Fibroblast growth factor 23 and dietary factors in renal disease

Omega-3 poly-unsaturated fatty acids and mineral metabolism: novel therapy for cardiovascular disease in renal patients?

Deregulations in mineral metabolism, particularly related to phosphate and its regulating hormone fibroblast growth factor 23 (FGF23), are common in patients with chronic kidney disease (CKD) and renal transplant recipients. We demonstrated that in patients after kidney transplantation, a higher circulating level of FGF23 predisposes to an increased risk of cardiovascular mortality, independent of renal function and classical cardiovascular risk factors. This is in line with previous results from non-transplanted CKD patients, and underlines the potential role of this phosphate-regulating hormone in the development of cardiovascular disease.

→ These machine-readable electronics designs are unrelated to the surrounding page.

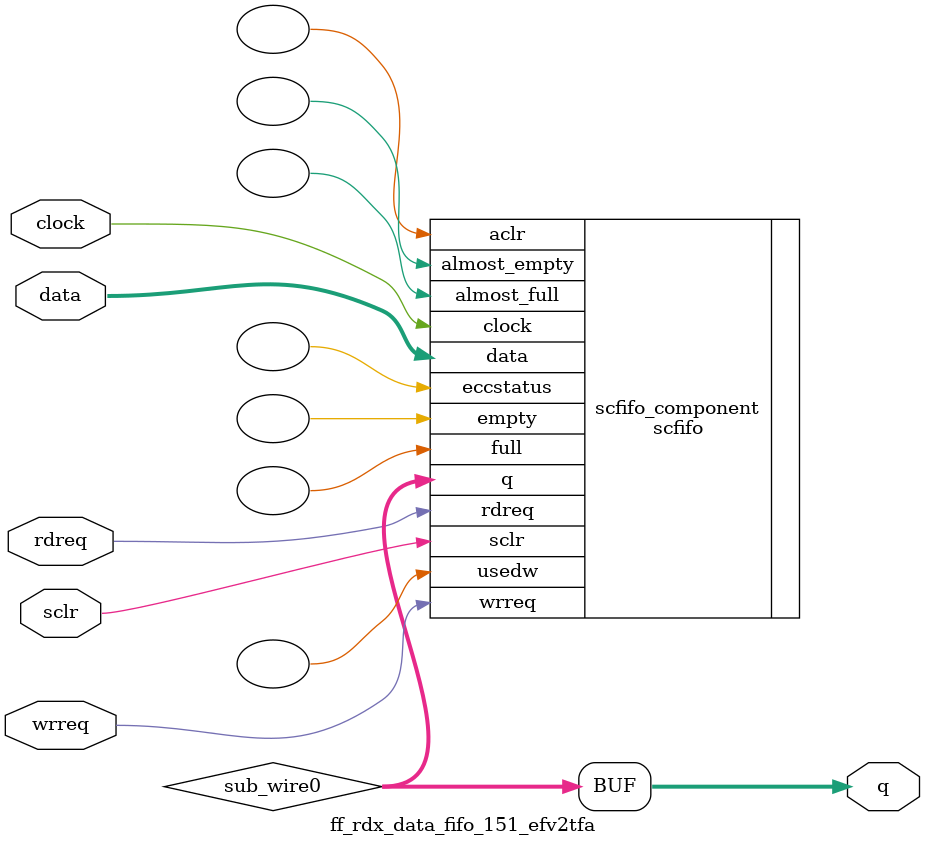
<source format=v>



`timescale 1 ps / 1 ps
// synopsys translate_on
module  ff_rdx_data_fifo_151_efv2tfa  (
    clock,
    data,
    rdreq,
    sclr,
    wrreq,
    q);

    input    clock;
    input  [35:0]  data;
    input    rdreq;
    input    sclr;
    input    wrreq;
    output [35:0]  q;

    wire [35:0] sub_wire0;
    wire [35:0] q = sub_wire0[35:0];

    scfifo  scfifo_component (
                .clock (clock),
                .data (data),
                .rdreq (rdreq),
                .sclr (sclr),
                .wrreq (wrreq),
                .q (sub_wire0),
                .aclr (),
                .almost_empty (),
                .almost_full (),
                .eccstatus (),
                .empty (),
                .full (),
                .usedw ());
    defparam
        scfifo_component.add_ram_output_register  = "ON",
        scfifo_component.enable_ecc  = "FALSE",
        scfifo_component.intended_device_family  = "Arria 10",
        scfifo_component.lpm_hint  = "DISABLE_DCFIFO_EMBEDDED_TIMING_CONSTRAINT=TRUE",
        scfifo_component.lpm_numwords  = 64,
        scfifo_component.lpm_showahead  = "OFF",
        scfifo_component.lpm_type  = "scfifo",
        scfifo_component.lpm_width  = 36,
        scfifo_component.lpm_widthu  = 6,
        scfifo_component.overflow_checking  = "ON",
        scfifo_component.underflow_checking  = "ON",
        scfifo_component.use_eab  = "ON";


endmodule



</source>
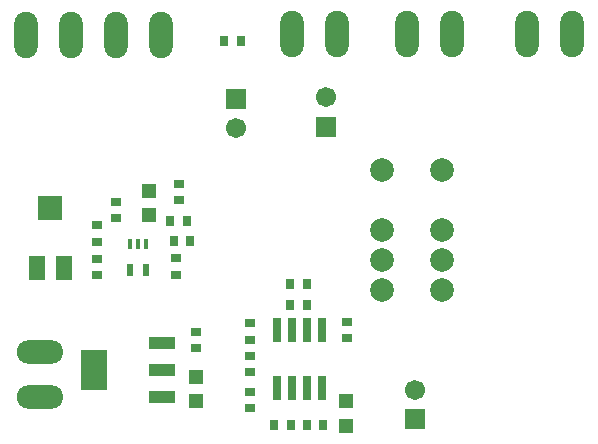
<source format=gts>
G04 #@! TF.GenerationSoftware,KiCad,Pcbnew,(5.1.0)-1*
G04 #@! TF.CreationDate,2019-06-02T09:38:51-04:00*
G04 #@! TF.ProjectId,SCH1110 - IO Module PCB,53434831-3131-4302-902d-20494f204d6f,-*
G04 #@! TF.SameCoordinates,Original*
G04 #@! TF.FileFunction,Soldermask,Top*
G04 #@! TF.FilePolarity,Negative*
%FSLAX46Y46*%
G04 Gerber Fmt 4.6, Leading zero omitted, Abs format (unit mm)*
G04 Created by KiCad (PCBNEW (5.1.0)-1) date 2019-06-02 09:38:51*
%MOMM*%
%LPD*%
G04 APERTURE LIST*
%ADD10C,2.006600*%
%ADD11R,0.450800X0.950800*%
%ADD12R,0.600000X1.100000*%
%ADD13O,3.911600X2.006600*%
%ADD14R,1.301600X1.301600*%
%ADD15C,1.701600*%
%ADD16R,1.701600X1.701600*%
%ADD17R,0.901600X0.701600*%
%ADD18O,2.006600X3.911600*%
%ADD19R,0.701600X0.901600*%
%ADD20R,1.401600X2.001600*%
%ADD21R,2.101600X2.001600*%
%ADD22R,0.701600X2.101600*%
%ADD23R,2.290000X1.090000*%
%ADD24R,2.251600X3.351600*%
G04 APERTURE END LIST*
D10*
X134239000Y-67691000D03*
X134239000Y-72771000D03*
X134239000Y-75311000D03*
X134239000Y-77851000D03*
X139319000Y-77851000D03*
X139319000Y-72771000D03*
X139319000Y-75311000D03*
X139319000Y-67691000D03*
D11*
X112968000Y-73896000D03*
X114268000Y-73896000D03*
X113618000Y-73896000D03*
D12*
X112968000Y-76096000D03*
X114268000Y-76096000D03*
D13*
X105283000Y-86868000D03*
X105283000Y-83058000D03*
D14*
X131191000Y-89315000D03*
X131191000Y-87215000D03*
D15*
X137033000Y-86273000D03*
D16*
X137033000Y-88773000D03*
X121920000Y-61635000D03*
D15*
X121920000Y-64135000D03*
D17*
X117094000Y-68831000D03*
X117094000Y-70231000D03*
D14*
X114554000Y-69401000D03*
X114554000Y-71501000D03*
D17*
X110109000Y-75181000D03*
X110109000Y-76581000D03*
D14*
X118491000Y-87249000D03*
X118491000Y-85149000D03*
D17*
X118491000Y-82742000D03*
X118491000Y-81342000D03*
X116840000Y-75119000D03*
X116840000Y-76519000D03*
X123063000Y-82045000D03*
X123063000Y-80645000D03*
D18*
X130429000Y-56134000D03*
X126619000Y-56134000D03*
X150368000Y-56134000D03*
X146558000Y-56134000D03*
X140208000Y-56134000D03*
X136398000Y-56134000D03*
X115570000Y-56261000D03*
X111760000Y-56261000D03*
X107950000Y-56261000D03*
X104140000Y-56261000D03*
D19*
X120901000Y-56769000D03*
X122301000Y-56769000D03*
X127889000Y-77343000D03*
X126489000Y-77343000D03*
D17*
X131318000Y-80518000D03*
X131318000Y-81918000D03*
D19*
X118048000Y-73660000D03*
X116648000Y-73660000D03*
X117732000Y-72009000D03*
X116332000Y-72009000D03*
D17*
X111760000Y-70358000D03*
X111760000Y-71758000D03*
X110109000Y-73725000D03*
X110109000Y-72325000D03*
X123063000Y-83374000D03*
X123063000Y-84774000D03*
X123063000Y-86422000D03*
X123063000Y-87822000D03*
D19*
X127886000Y-89281000D03*
X129286000Y-89281000D03*
X125157000Y-89281000D03*
X126557000Y-89281000D03*
D20*
X105022000Y-75966000D03*
D21*
X106172000Y-70866000D03*
D20*
X107322000Y-75966000D03*
D22*
X125349000Y-86143000D03*
X126619000Y-86143000D03*
X129159000Y-86143000D03*
X129159000Y-81243000D03*
X127889000Y-81243000D03*
X126619000Y-81243000D03*
X125349000Y-81243000D03*
X127889000Y-86143000D03*
D23*
X115676000Y-82303000D03*
X115676000Y-84603000D03*
X115676000Y-86903000D03*
D24*
X109876000Y-84603000D03*
D16*
X129540000Y-64008000D03*
D15*
X129540000Y-61508000D03*
D19*
X127889000Y-79121000D03*
X126489000Y-79121000D03*
M02*

</source>
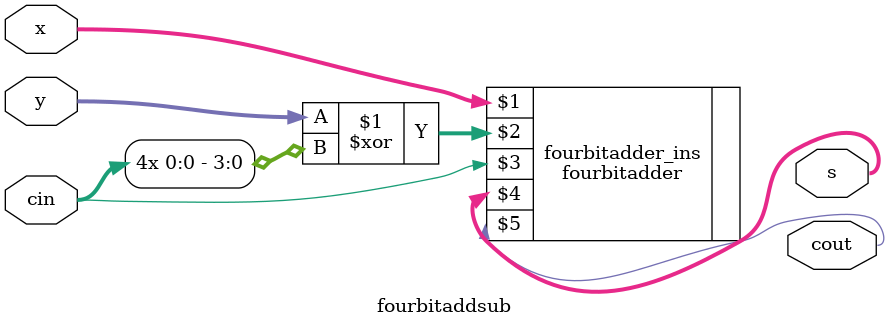
<source format=v>
`include "fourbitadder.v"

module fourbitaddsub(x,y,cin,s,cout);

input [3:0]x,y;
input cin;
output [3:0]s;
output cout;

fourbitadder fourbitadder_ins(x,y^{4{cin}},cin,s,cout);

endmodule
</source>
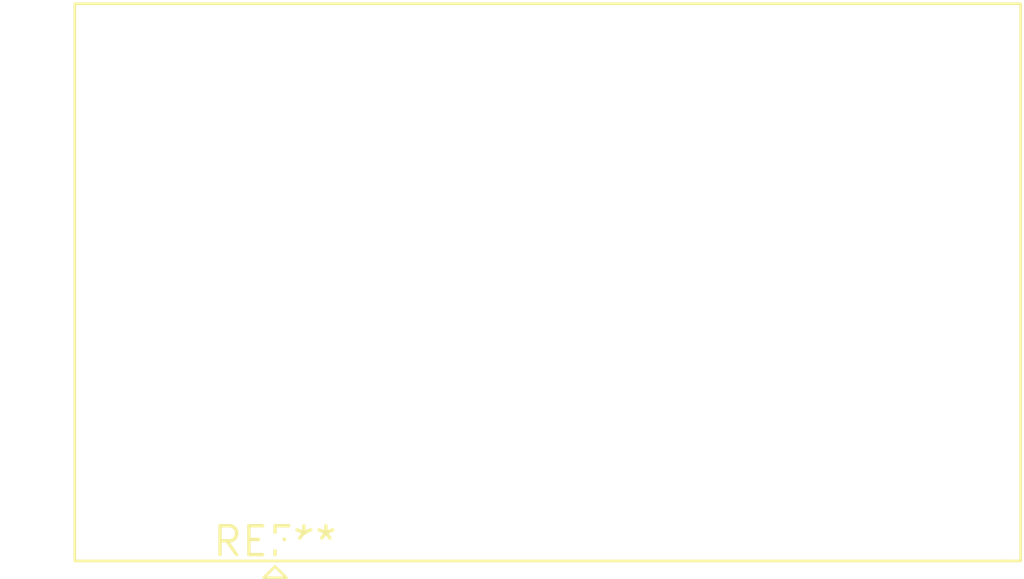
<source format=kicad_pcb>
(kicad_pcb (version 20240108) (generator pcbnew)

  (general
    (thickness 1.6)
  )

  (paper "A4")
  (layers
    (0 "F.Cu" signal)
    (31 "B.Cu" signal)
    (32 "B.Adhes" user "B.Adhesive")
    (33 "F.Adhes" user "F.Adhesive")
    (34 "B.Paste" user)
    (35 "F.Paste" user)
    (36 "B.SilkS" user "B.Silkscreen")
    (37 "F.SilkS" user "F.Silkscreen")
    (38 "B.Mask" user)
    (39 "F.Mask" user)
    (40 "Dwgs.User" user "User.Drawings")
    (41 "Cmts.User" user "User.Comments")
    (42 "Eco1.User" user "User.Eco1")
    (43 "Eco2.User" user "User.Eco2")
    (44 "Edge.Cuts" user)
    (45 "Margin" user)
    (46 "B.CrtYd" user "B.Courtyard")
    (47 "F.CrtYd" user "F.Courtyard")
    (48 "B.Fab" user)
    (49 "F.Fab" user)
    (50 "User.1" user)
    (51 "User.2" user)
    (52 "User.3" user)
    (53 "User.4" user)
    (54 "User.5" user)
    (55 "User.6" user)
    (56 "User.7" user)
    (57 "User.8" user)
    (58 "User.9" user)
  )

  (setup
    (pad_to_mask_clearance 0)
    (pcbplotparams
      (layerselection 0x00010fc_ffffffff)
      (plot_on_all_layers_selection 0x0000000_00000000)
      (disableapertmacros false)
      (usegerberextensions false)
      (usegerberattributes false)
      (usegerberadvancedattributes false)
      (creategerberjobfile false)
      (dashed_line_dash_ratio 12.000000)
      (dashed_line_gap_ratio 3.000000)
      (svgprecision 4)
      (plotframeref false)
      (viasonmask false)
      (mode 1)
      (useauxorigin false)
      (hpglpennumber 1)
      (hpglpenspeed 20)
      (hpglpendiameter 15.000000)
      (dxfpolygonmode false)
      (dxfimperialunits false)
      (dxfusepcbnewfont false)
      (psnegative false)
      (psa4output false)
      (plotreference false)
      (plotvalue false)
      (plotinvisibletext false)
      (sketchpadsonfab false)
      (subtractmaskfromsilk false)
      (outputformat 1)
      (mirror false)
      (drillshape 1)
      (scaleselection 1)
      (outputdirectory "")
    )
  )

  (net 0 "")

  (footprint "NHD-C12832A1Z-FSRGB" (layer "F.Cu") (at 0 0))

)

</source>
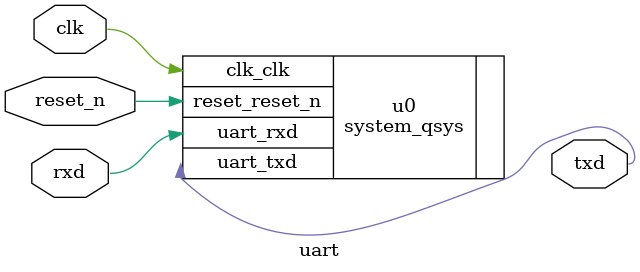
<source format=v>
module uart(
	input clk,
	input reset_n,
	//uart的接收和发送端
	input rxd,//接收
	output txd//发送
);

system_qsys u0 (
        .clk_clk       (clk),       //   clk.clk
        .reset_reset_n (reset_n), // reset.reset_n
        .uart_rxd      (rxd),      //  uart.rxd
        .uart_txd      (txd)       //      .txd
    );

endmodule
</source>
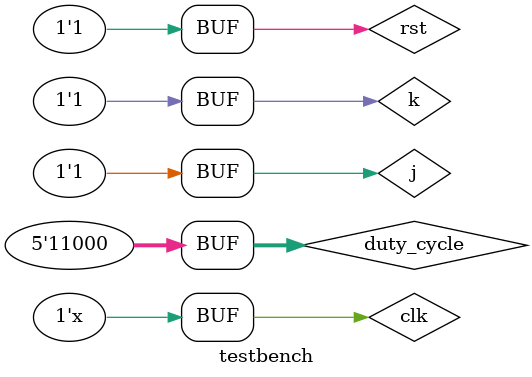
<source format=v>
module testbench();
reg clk,rst,j,k;
reg [4:0] duty_cycle;
wire [4:0] q;
wire [4:0] q_bar;
wire pwm;
counter uut(clk,rst,j,k,duty_cycle,q,q_bar,pwm);
initial
begin
j = 1;
k = 1;
// Set "value" from given formula in duty_cycle variable
duty_cycle = 24; // Duty Cycle = value/32 * 100;
clk = 1;
rst = 0;
#5;
rst = 1;
#95;
end
always #5 clk=~clk;
endmodule

</source>
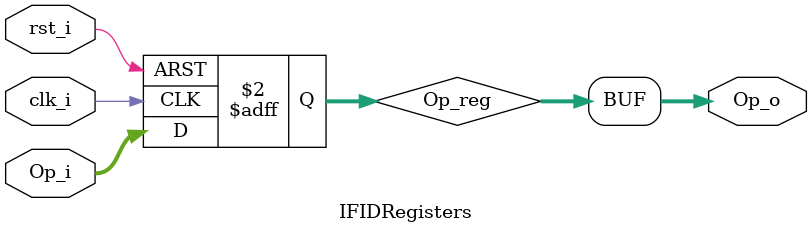
<source format=v>
module IFIDRegisters
(
    clk_i,
    rst_i,
    Op_i,
    Op_o 
);

    input clk_i;
    input rst_i;
    input[31:0] Op_i;
    output[31:0] Op_o;
    reg[31:0] Op_reg;

    assign Op_o = Op_reg;
    always@(posedge clk_i or posedge rst_i) begin
        if (rst_i) begin
            Op_reg <= {32{1'b0}};
        end
        else begin
            Op_reg <= Op_i;
        end
    end

endmodule
</source>
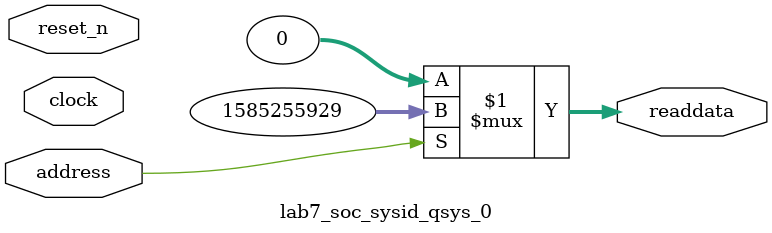
<source format=v>



// synthesis translate_off
`timescale 1ns / 1ps
// synthesis translate_on

// turn off superfluous verilog processor warnings 
// altera message_level Level1 
// altera message_off 10034 10035 10036 10037 10230 10240 10030 

module lab7_soc_sysid_qsys_0 (
               // inputs:
                address,
                clock,
                reset_n,

               // outputs:
                readdata
             )
;

  output  [ 31: 0] readdata;
  input            address;
  input            clock;
  input            reset_n;

  wire    [ 31: 0] readdata;
  //control_slave, which is an e_avalon_slave
  assign readdata = address ? 1585255929 : 0;

endmodule



</source>
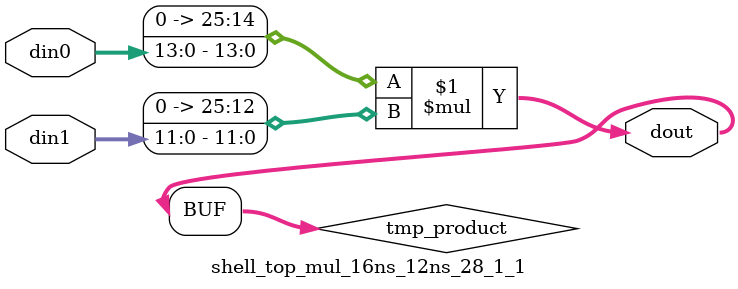
<source format=v>

`timescale 1 ns / 1 ps

  module shell_top_mul_16ns_12ns_28_1_1(din0, din1, dout);
parameter ID = 1;
parameter NUM_STAGE = 0;
parameter din0_WIDTH = 14;
parameter din1_WIDTH = 12;
parameter dout_WIDTH = 26;

input [din0_WIDTH - 1 : 0] din0; 
input [din1_WIDTH - 1 : 0] din1; 
output [dout_WIDTH - 1 : 0] dout;

wire signed [dout_WIDTH - 1 : 0] tmp_product;










assign tmp_product = $signed({1'b0, din0}) * $signed({1'b0, din1});











assign dout = tmp_product;







endmodule

</source>
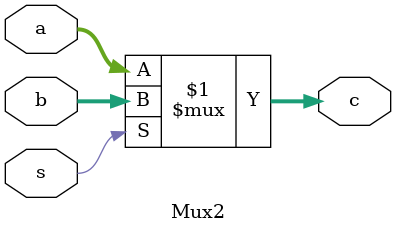
<source format=v>
`timescale 1ns / 1ps


module Mux2(
    input s,
    input [31:0] a,b,
    output[31:0] c
    );
    
    assign c = (s)? b : a;

endmodule

</source>
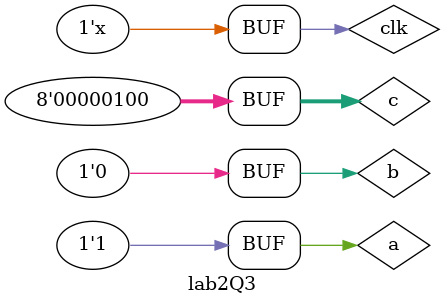
<source format=v>
`timescale 1ns / 1ps


module lab2Q3();
    reg         clk;
    reg         a;
    reg         b;
    reg [7:0]   c;

    initial begin
        clk = 1;
        a = 1;
        b = 0;    
        c = 8'b0;
        c = c + 1;
        #20;
        b = ~b;
        #10;
        b = ~b;
        #10;
        c = c + 1;
        #20;
        a = ~a;
        b = ~b;
        #20;
        a = ~a;
        c = c + 1;
        #40;
        a = ~a;
        b = ~b;
        #10;
        b = ~b;
        #10;
        a =~a;
        c = c + 1;
        #20;
        b = ~b;
    end
    always #10 clk = ~clk;

endmodule

</source>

We subsequently aimed to identify modifiable risk factors determining FGF23 levels. Using detailed information from dietary questionnaires and 24-hour urine collections, our studies revealed that the intake of fish and N-3 poly-unsaturated fatty acids (PUFAs) are inversely associated with circulating FGF23 levels. A lowering effect on FGF23 levels could at least partly explain the previously reported protection against cardiovascular disease by PUFAs. In a mouse model of renal inflammation we found that PUFA supplementation restored mineral metabolism and reduced inflammatory kidney damage and renal scarring. Finally, we studied FGF23 in participants of the Alpha Omega trial, a large randomized controlled trial testing the effects of PUFA supplementation in patients after myocardial infarction. We found small effects on FGF23 which did not reach statistical significance, possibly due to a relatively low PUFA dose in this trial. Yet, our findings identify PUFA supplementation as a potentially relevant strategy to improve cardiovascular outcomes in CKD patients, by an effect on phosphate metabolism.